Когда руки перестали держать, он попробовал ползти на локтях. Это было очень неудобно. Тогда он лег и, отталкиваясь от снега локтями, попробовал катиться. Это удалось. Перекатываться с боку на бок было легче, не требовалось больших усилий. Только очень кружилась голова, поминутно уплывало сознание, и часто приходилось останавливаться и садиться на снег, выжидая, пока прекратится круговое движение земли, леса, неба.
Лес стал редким, местами просвечивал плешинами вырубок. На снегу виднелись полосы зимних дорог. Алексей уже не думал о том, удастся ли ему добраться до своих, но он знал, что будет ползти, катиться, пока тело его в состоянии двигаться. Когда от этой страшной работы всех его ослабевших мышц он на мгновение терял сознание, руки и все его тело продолжали делать те же сложные движения, и он катился по снегу – на звук канонады, на восток.

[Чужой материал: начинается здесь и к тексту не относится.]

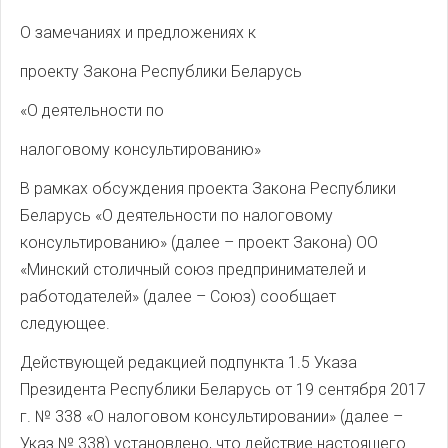
О замечаниях и предложениях к
проекту Закона Республики Беларусь
«О деятельности по
налоговому консультированию»
В рамках обсуждения проекта Закона Республики
Беларусь «О деятельности по налоговому
консультированию» (далее – проект Закона) ОО
«Минский столичный союз предпринимателей и
работодателей» (далее – Союз) сообщает
следующее.
Действующей редакцией подпункта 1.5 Указа
Президента Республики Беларусь от 19 сентября 2017
г. № 338 «О налоговом консультировании» (далее –
Указ № 338) установлено, что действие настоящего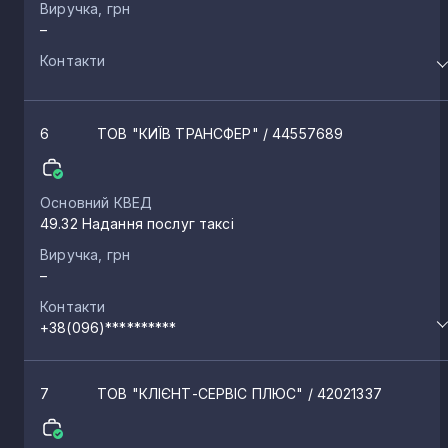
Виручка, грн
–
Контакти
6
ТОВ "КИЇВ ТРАНСФЕР"
/ 44557689
Основний КВЕД
49.32 Надання послуг таксі
Виручка, грн
–
Контакти
+38(096)**********
7
ТОВ "КЛІЄНТ-СЕРВІС ПЛЮС"
/ 42021337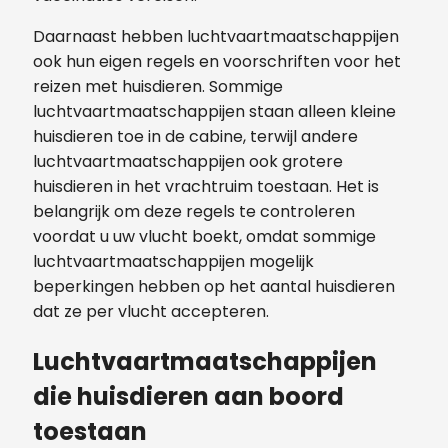
Daarnaast hebben luchtvaartmaatschappijen
ook hun eigen regels en voorschriften voor het
reizen met huisdieren. Sommige
luchtvaartmaatschappijen staan ​​alleen kleine
huisdieren toe in de cabine, terwijl andere
luchtvaartmaatschappijen ook grotere
huisdieren in het vrachtruim toestaan. Het is
belangrijk om deze regels te controleren
voordat u uw vlucht boekt, omdat sommige
luchtvaartmaatschappijen mogelijk
beperkingen hebben op het aantal huisdieren
dat ze per vlucht accepteren.
Luchtvaartmaatschappijen
die huisdieren aan boord
toestaan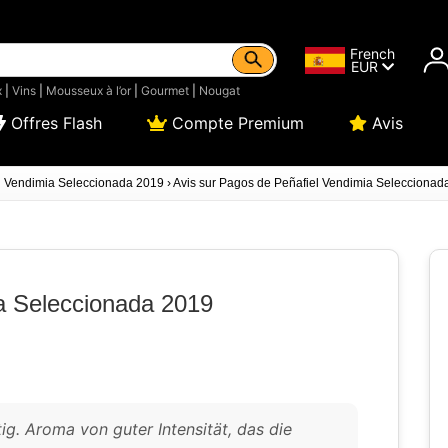
French
EUR
x
|
Vins
|
Mousseux à l’or
|
Gourmet
|
Nougat
Offres Flash
Compte Premium
Avis
l Vendimia Seleccionada 2019
›
Avis sur Pagos de Peñafiel Vendimia Seleccionad
a Seleccionada 2019
ig. Aroma von guter Intensität, das die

Алексей не помнил, как провел он эту ночь и много ли еще прополз утром. Все тонуло во мраке мучительного полузабытья. Смутно вспоминались только преграды, стоявшие на пути его движения: золотой ствол срубленной сосны, истекающий янтарной смолой, штабель бревен, опилки и стружки, валявшиеся повсюду, какой-то пень с отчетливыми кольцами годичных слоев на срезе…
Посторонний звук вывел его из полузабытья, вернул ему сознание, заставил сесть и оглядеться. Он увидел себя посреди большой лесной вырубки, залитой солнечными лучами, заваленной срубленными и неразработанными деревьями, бревнами, уставленной штабелями дров. Полуденное солнце стояло над головой, густо пахло смолой, разогретой хвоей, снежной сыростью, и где-то высоко над не оттаявшей еще землей звенел, заливался, захлебываясь в собственной своей немудреной песенке, жаворонок.

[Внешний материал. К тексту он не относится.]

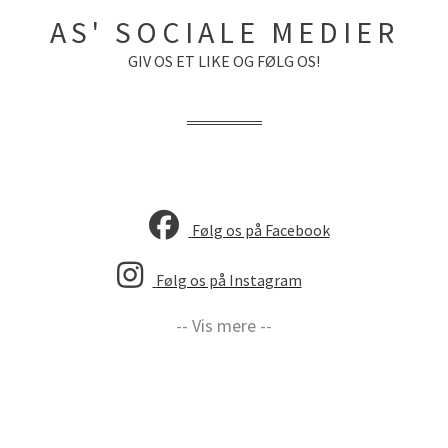
AS' SOCIALE MEDIER
GIV OS ET LIKE OG FØLG OS!
Følg os på Facebook
Følg os på Instagram
-- Vis mere --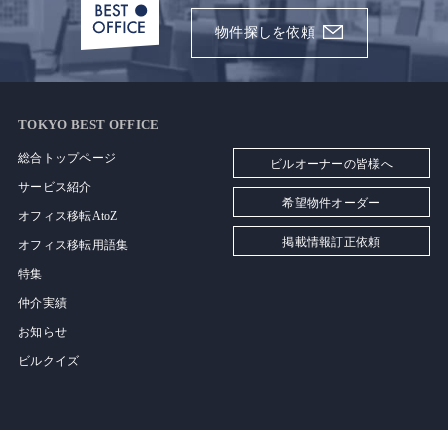
物件探しを依頼
TOKYO BEST OFFICE
総合トップページ
ビルオーナーの皆様へ
サービス紹介
希望物件オーダー
オフィス移転AtoZ
掲載情報訂正依頼
オフィス移転用語集
特集
仲介実績
お知らせ
ビルクイズ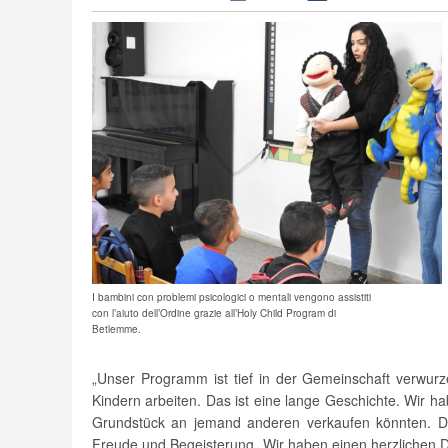
I bambini con problemi psicologici o mentali vengono assistiti
con l’aiuto dell’Ordine grazie all’Holy Child Program di
Betlemme.
„Unser Programm ist tief in der Gemeinschaft verwurze
Kindern arbeiten. Das ist eine lange Geschichte. Wir h
Grundstück an jemand anderen verkaufen könnten. Die
Freude und Begeisterung. Wir haben einen herzlichen Da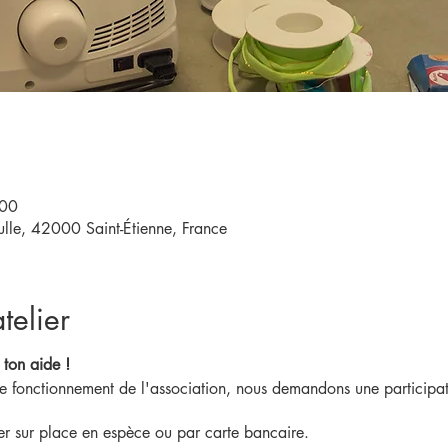
:00
le, 42000 Saint-Étienne, France
telier
 ton aide !
 de fonctionnement de l'association, nous demandons une participat
ler sur place en espèce ou par carte bancaire.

Полный ощущения неопределенной опасности, Алексей оглядел лесосеку. Вырубка была свежая, незапущенная, хвоя на неразделанных деревьях не успела еще повять и пожелтеть, медовая смола капала со срезов, пахло свежими щепками и сырой корой, валявшимися повсюду. Значит, лесосека жила. Может быть, немцы заготовляют здесь лес для блиндажей и укреплений. Тогда нужно поскорее убираться. Лесорубы могут вот-вот прийти. Но тело точно окаменело, скованное чугунной болью, и нет сил двигаться.
Продолжать ползти? Но инстинкт, выработавшийся в нем за дни лесной жизни, настораживал его. Он не видел, нет, он по-звериному чувствовал, что кто-то внимательно и неотрывно следит за ним. Кто? Лес тих, звенит над вырубкой жаворонок, глухо долбят дятлы, сердито перепискиваются синички, стремительно перепархивая в поникших ветвях рубленых сосен. И все же всем существом своим Алексей чувствовал, что за ним следят.

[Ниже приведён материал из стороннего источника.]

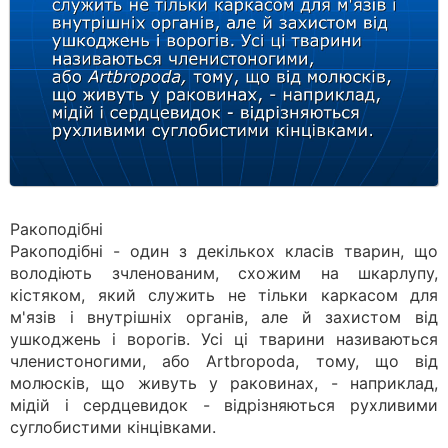
Ракоподібні
Ракоподібні - один з декількох класів тварин, що
володіють зчленованим, схожим на шкарлупу,
кістяком, який служить не тільки каркасом для
м'язів і внутрішніх органів, але й захистом від
ушкоджень і ворогів. Усі ці тварини називаються
членистоногими, або Artbropoda, тому, що від
молюсків, що живуть у раковинах, - наприклад,
мідій і сердцевидок - відрізняються рухливими
суглобистими кінцівками.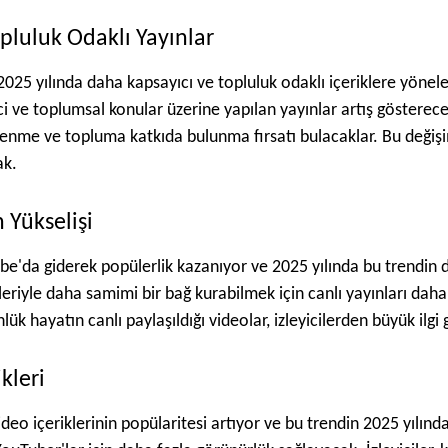
pluluk Odaklı Yayınlar
2025 yılında daha kapsayıcı ve topluluk odaklı içeriklere yönel
inci ve toplumsal konular üzerine yapılan yayınlar artış göstere
enme ve topluma katkıda bulunma fırsatı bulacaklar. Bu değişim
ak.
n Yükselişi
ube'da giderek popülerlik kazanıyor ve 2025 yılında bu trendin
ileriyle daha samimi bir bağ kurabilmek için canlı yayınları dah
lük hayatın canlı paylaşıldığı videolar, izleyicilerden büyük ilgi
kleri
ideo içeriklerinin popülaritesi artıyor ve bu trendin 2025 yıl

Треснула ветка. Он оглянулся и увидел в сизых клубах молодого частого соснячка, согласно кивавшего ветру курчавыми вершинами, несколько ветвей, которые жили какой-то особой жизнью и вздрагивали не в такт общему движению. И почудилось Алексею, что оттуда доносился тихий, взволнованный шепот – человеческий шепот. Снова, как тогда, при встрече с собакой, почувствовал Алексей, как шевельнулись волосы.
Он выхватил из-за пазухи заржавевший, запылившийся пистолет и принужден был взводить курок усилиями обеих рук. Когда курок щелкнул, в сосенках точно кто-то отпрянул. Несколько деревцев передернули вершинами, как будто за них задели, и вновь все стихло.
«Что это: зверь, человек?» – подумал Алексей, и ему показалось – в кустах кто-то тоже вопросительно сказал: «Человек?» Показалось или действительно там, в кустах, кто-то говорит по-русски? Ну да, именно по-русски. И оттого, что говорили по-русски, он почувствовал вдруг такую сумасшедшую радость, что, совершенно не задумываясь над тем, кто там – друг или враг, издал торжествующий вопль, вскочил на ноги, всем телом рванулся вперед на голос и тут же со стоном упал как подрубленный, уронив в снег пистолет…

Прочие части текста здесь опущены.